In the data below, return word for word the stretch that opens with the line containing "## Room Design" and closes with the line containing "<note>**Slides:** ![slide-bug](./images/slides-bug.jpeg)</note>", keeping both of those lines.
··· Data listing
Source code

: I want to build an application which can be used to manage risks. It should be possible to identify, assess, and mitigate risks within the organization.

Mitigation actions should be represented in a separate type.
······
··· Data listing
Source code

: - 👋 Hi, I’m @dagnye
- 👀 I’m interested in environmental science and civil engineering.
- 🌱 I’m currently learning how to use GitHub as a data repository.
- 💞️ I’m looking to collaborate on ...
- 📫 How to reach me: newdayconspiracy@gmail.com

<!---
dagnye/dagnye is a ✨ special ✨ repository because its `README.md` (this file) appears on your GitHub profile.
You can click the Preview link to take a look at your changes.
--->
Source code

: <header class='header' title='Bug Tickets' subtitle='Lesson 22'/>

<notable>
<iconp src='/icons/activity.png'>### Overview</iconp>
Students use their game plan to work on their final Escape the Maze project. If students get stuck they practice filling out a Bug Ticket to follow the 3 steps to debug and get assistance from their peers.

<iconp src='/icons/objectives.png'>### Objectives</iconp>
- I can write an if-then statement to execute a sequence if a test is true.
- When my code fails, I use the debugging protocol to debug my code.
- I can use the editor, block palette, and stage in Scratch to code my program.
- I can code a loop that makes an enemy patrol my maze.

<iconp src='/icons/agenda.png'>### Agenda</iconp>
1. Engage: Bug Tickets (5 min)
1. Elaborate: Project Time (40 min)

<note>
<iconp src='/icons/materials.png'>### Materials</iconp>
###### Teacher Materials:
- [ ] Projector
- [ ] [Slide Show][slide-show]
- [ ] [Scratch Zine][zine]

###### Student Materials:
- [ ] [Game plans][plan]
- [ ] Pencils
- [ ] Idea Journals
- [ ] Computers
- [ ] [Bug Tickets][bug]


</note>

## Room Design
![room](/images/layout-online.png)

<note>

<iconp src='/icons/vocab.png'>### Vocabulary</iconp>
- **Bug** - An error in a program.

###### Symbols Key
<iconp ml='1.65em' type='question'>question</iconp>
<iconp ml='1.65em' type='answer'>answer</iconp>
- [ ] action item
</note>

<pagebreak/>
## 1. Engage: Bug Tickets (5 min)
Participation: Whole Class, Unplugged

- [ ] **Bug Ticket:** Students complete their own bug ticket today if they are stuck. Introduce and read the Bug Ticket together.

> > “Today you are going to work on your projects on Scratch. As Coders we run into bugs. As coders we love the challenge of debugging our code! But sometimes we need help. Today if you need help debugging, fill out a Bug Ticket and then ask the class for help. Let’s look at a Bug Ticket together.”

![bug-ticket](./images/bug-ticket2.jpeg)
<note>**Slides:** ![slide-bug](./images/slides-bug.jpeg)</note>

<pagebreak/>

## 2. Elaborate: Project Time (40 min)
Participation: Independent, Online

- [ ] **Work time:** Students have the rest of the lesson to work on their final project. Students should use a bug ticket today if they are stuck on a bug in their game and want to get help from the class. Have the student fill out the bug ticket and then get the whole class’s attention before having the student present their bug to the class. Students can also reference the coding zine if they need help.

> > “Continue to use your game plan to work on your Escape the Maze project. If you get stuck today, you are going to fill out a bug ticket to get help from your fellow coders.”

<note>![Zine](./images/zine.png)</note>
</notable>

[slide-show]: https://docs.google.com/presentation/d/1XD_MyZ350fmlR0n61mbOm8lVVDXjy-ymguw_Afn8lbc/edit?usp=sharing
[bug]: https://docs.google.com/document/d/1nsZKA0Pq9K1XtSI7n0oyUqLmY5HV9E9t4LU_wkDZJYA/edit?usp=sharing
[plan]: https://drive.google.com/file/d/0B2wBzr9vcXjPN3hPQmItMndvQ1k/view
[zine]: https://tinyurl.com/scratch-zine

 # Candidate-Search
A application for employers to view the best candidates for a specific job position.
······
Response to this task.
## Room Design
![room](/images/layout-online.png)

<note>

<iconp src='/icons/vocab.png'>### Vocabulary</iconp>
- **Bug** - An error in a program.

###### Symbols Key
<iconp ml='1.65em' type='question'>question</iconp>
<iconp ml='1.65em' type='answer'>answer</iconp>
- [ ] action item
</note>

<pagebreak/>
## 1. Engage: Bug Tickets (5 min)
Participation: Whole Class, Unplugged

- [ ] **Bug Ticket:** Students complete their own bug ticket today if they are stuck. Introduce and read the Bug Ticket together.

> > “Today you are going to work on your projects on Scratch. As Coders we run into bugs. As coders we love the challenge of debugging our code! But sometimes we need help. Today if you need help debugging, fill out a Bug Ticket and then ask the class for help. Let’s look at a Bug Ticket together.”

![bug-ticket](./images/bug-ticket2.jpeg)
<note>**Slides:** ![slide-bug](./images/slides-bug.jpeg)</note>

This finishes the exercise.